Our NICU initiated a "prescheduled on-call policy" about a year ago during a time of high census and high acuity. We are a level III, 28 bed unit. At that point a year ago, we were averaging around 18-20 babies for approximately a 3-4 month period. We were basically utilizing the call person every shift because of the high census/acuity. At that point in time, initiating this policy made sense... although we all hated it and unfortunately lost a decent amount of staff because of it.

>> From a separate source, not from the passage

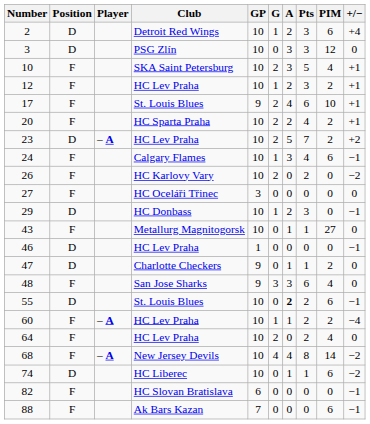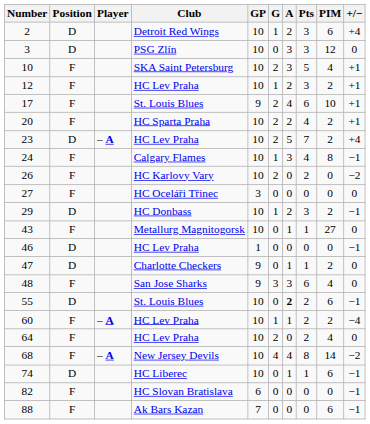23 | +/−: +2 -> +4
24 | PIM: 6 -> 8
29 | PIM: 0 -> 2
74 | +/−: −2 -> −1
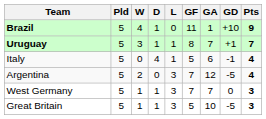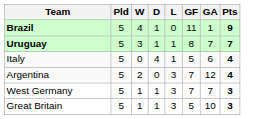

In the last few months, I would say we have averaged 12 or so babies.. and somehow still justifying using our on-call nurses. Nurses are being called in most of the time to ultimately staff the unit or they are being left on call just in case.. even though there would need to be 2+ admissions to really need that on-call person. Nurses are also being called in to have the charge nurse free and having a 2:1 patient to nurse ratio including level II patients. There are plenty of days that we do not have an on-call nurse and we somehow figure it out.. but other days we are using 8 nurses for 12 babies (including a free charge). We are being paid $3.75/hr that we sit at home while on call and paid time and a half if we are called in.

For those of you on units that have call year round, how big is your unit and how many nurses are supposed to be staffed per day? Does the charge nurse take patients before calling your on-call nurse in? Are there certain criteria that have to be met before utilizing your on-call nurse? Are bonuses offered before the mandatory on-call? Is there a policy in place discussing the use of on-call? HELP!